--- Material shown ---
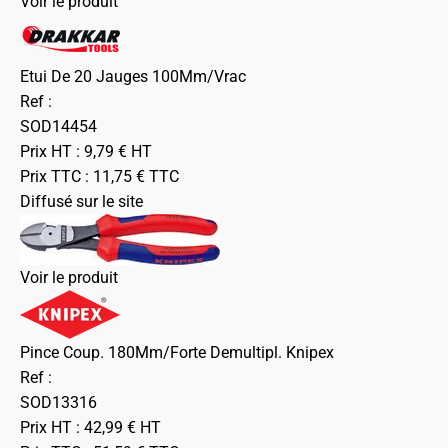
Voir le produit
Etui De 20 Jauges 100Mm/Vrac
Ref :
SOD14454
Prix HT :
9,79
€
HT
Prix TTC :
11,75
€
TTC
Diffusé sur le site
Voir le produit
Pince Coup. 180Mm/Forte Demultipl. Knipex
Ref :
SOD13316
Prix HT :
42,99
€
HT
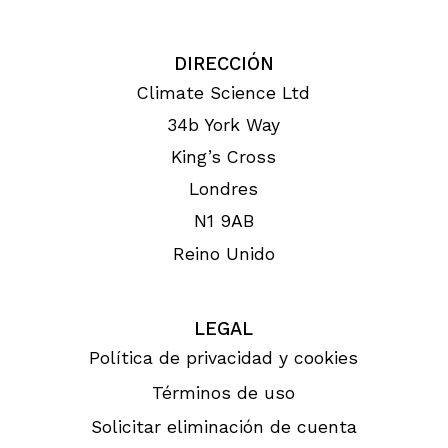
DIRECCIÓN
Climate Science Ltd
34b York Way
King’s Cross
Londres
N1 9AB
Reino Unido
LEGAL
Política de privacidad y cookies
Términos de uso
Solicitar eliminación de cuenta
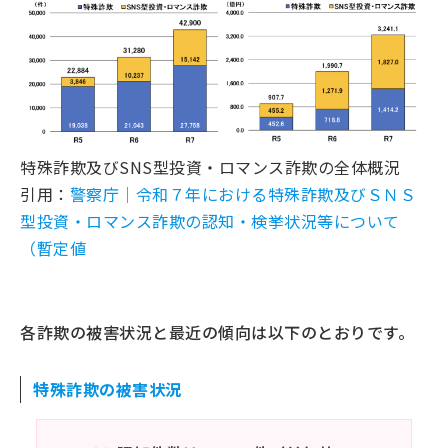
SNS型ロマンス詐欺への対策
詐欺への対策を習慣化しよう
特殊詐欺及びSNS型投資・ロマンス詐欺の全体概況
引用：
警察庁｜令和７年における特殊詐欺及びＳＮＳ
型投資・ロマンス詐欺の認知・検挙状況等について
（暫定値
各詐欺の被害状況と最近の傾向は以下のとおりです。
特殊詐欺の被害状況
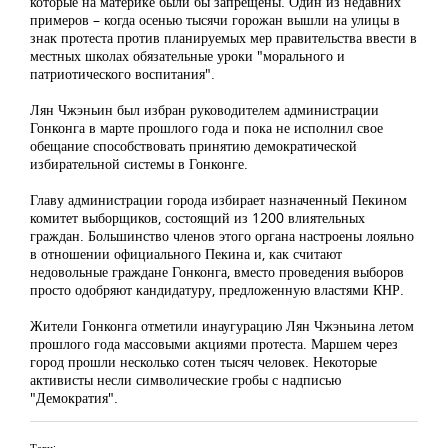
которые на материке были бы запрещены. Один из недавних
примеров – когда осенью тысячи горожан вышли на улицы в
знак протеста против планируемых мер правительства ввести в
местных школах обязательные уроки "морального и
патриотического воспитания".
Лян Чжэньин был избран руководителем администрации
Гонконга в марте прошлого года и пока не исполнил свое
обещание способствовать принятию демократической
избирательной системы в Гонконге.
Главу администрации города избирает назначенный Пекином
комитет выборщиков, состоящий из 1200 влиятельных
граждан. Большинство членов этого органа настроены лояльно
в отношении официального Пекина и, как считают
недовольные граждане Гонконга, вместо проведения выборов
просто одобряют кандидатуру, предложенную властями КНР.
Жители Гонконга отметили инаугурацию Лян Чжэньина летом
прошлого года массовыми акциями протеста. Маршем через
город прошли несколько сотен тысяч человек. Некоторые
активисты несли символические гробы с надписью
"Демократия".
Теги:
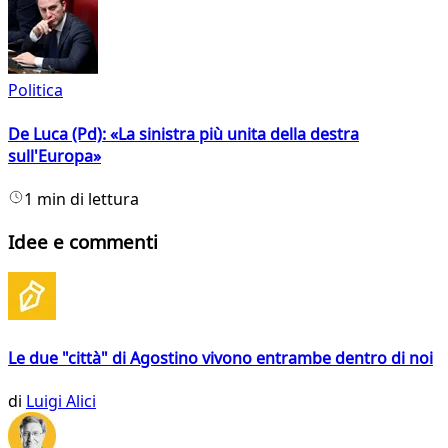
Politica
De Luca (Pd): «La sinistra più unita della destra
sull'Europa»
1 min di lettura
Idee e commenti
Le due "città" di Agostino vivono entrambe dentro di noi
di
Luigi Alici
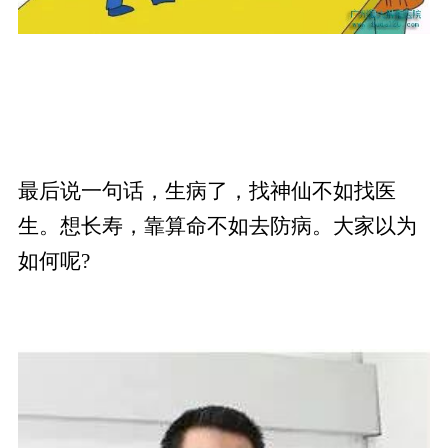
最后说一句话，生病了，找神仙不如找医
生。想长寿，靠算命不如去防病。大家以为
如何呢?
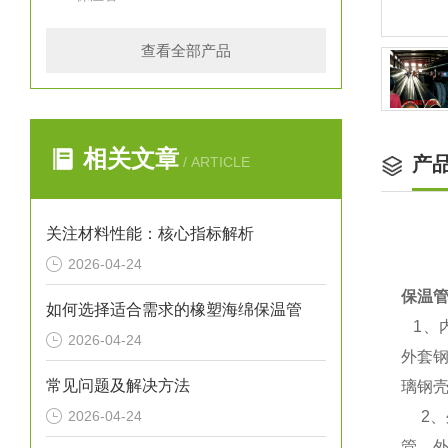
查看全部产品
相关文章
产
/ ARTICLE
关注材料性能：核心指标解析
2026-04-24
保温
如何选择适合需求的橡塑海绵保温管
1
、
2026-04-24
外套
常见问题及解决方法
璃钢
2026-04-24
2
、
管、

--- Directions ---
Give the number of lines that include the word "протеста" in the listing. Nothing else belongs in the reply.

--- Result ---
2